The rarest, if sort of admirable, response is to agree you’re probably a Boltzmann brain, and at all times do the thing that gets you the most pleasure in the next tenth of a second. But maybe you subscribe to Egan’s law (“Everything adds up to normality”), in which case there are basically two responses. Either you are probably a Boltzmann brain, but shouldn’t act like it because you only care about long-lived selves, or you think that the universe genuinely is long-lived.

Within our best understanding of the apparent universe, there shouldn’t be any Boltzmann brains. Accelerating expansion will drive the universe closer and closer to its lowest energy eigenstate, which suppresses time evolution. Change in a quantum system comes from energy differences between states, and in a fast-expanding universe, those energy differences get redshifted away.

But that’s only the within-model understanding. Given our sense-data, we should assign a probability distribution over many different possible laws of physics that could explain that sense-data. And if some of those laws of physics result in very large number of Boltzmann brains of you, does this mean that you should agree with Bostrom’s Presumptuous Philosopher, and therefore assign very high probability that you’re a Boltzmann brain, nearly regardless of the prior over laws?

In short, suppose that the common-sense universe is the simplest explanation of your experiences but contains only one copy of them, while a slightly different universe is more complex (say the physical laws take 20 more bits to write) but contains 10^100 copies of your experiences. Should you act as if you’re in the more complicated universe?

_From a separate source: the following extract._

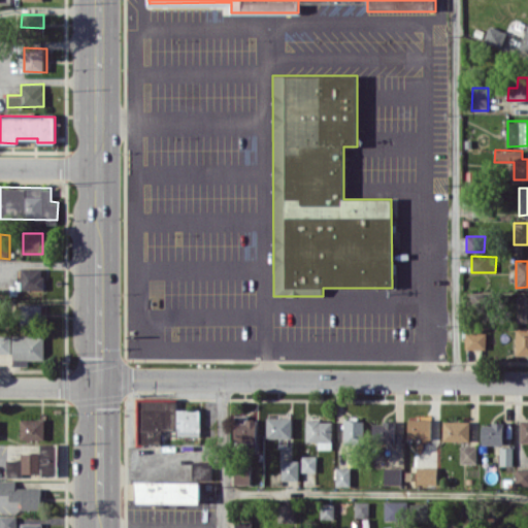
[(21,289),(43,290),(43,269),(21,268),(21,289)]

Bostrom and FHI have written some interesting things about this, and coined some TLAs, but I haven’t read anything that really addressed what feels like the fundamental tension: between believing you’re a Boltzmann brain on the one hand, and having an ad-hoc distinction between within-model and between-model probabilities on the other hand.

Changing Occam’s Razor?

Here’s an idea that’s probably not original: what would a Solomonoff inductor think? A Solomonoff inductor doesn’t directly reason about physical laws, it just tries to find the shortest program that reproduces its observations so far. Different copies of it within the same universe actually correspond to different programs—a simple program that specifies the physical laws, and then a complicated indexical parameter that tells you where in this universe you can find its observations so far.

If we pick only the simplest program making each future prediction (e.g. about the Presumptuous Philosopher’s science experiment), then the number of copies per universe doesn’t matter at all. Even if we are a little bit more general and consider a prior over the different generating prefix-free programs, the inclusion of this indexical parameter in the complexity of the program means that even if a universe has infinite copies of you, there’s still only a limited amount of probability assigned, and the harder they are to locate (like by virtue of being extremely ridiculously rare), the more bits they’re penalized.

All of this sounds like a really appealing resolution. Except… it’s contrary to our current usage of Occam’s razor. Under the current framework, the prior probability of a hypothesis about physics depends only on the complexity of the physical laws—no terms for initial conditions, and certainly no dependence on who exactly you are and how computationally easy it is to specify you in those laws. We even have lesswrong posts correcting people who think Occam’s razor penalizes physical theories with billions and billions of stars. But if we now have a penalty for the difficulty to locate ourselves within the universe, a part of this penalty looks like the log of the number of stars! I’m not totally sure whether this is a bug or a feature yet.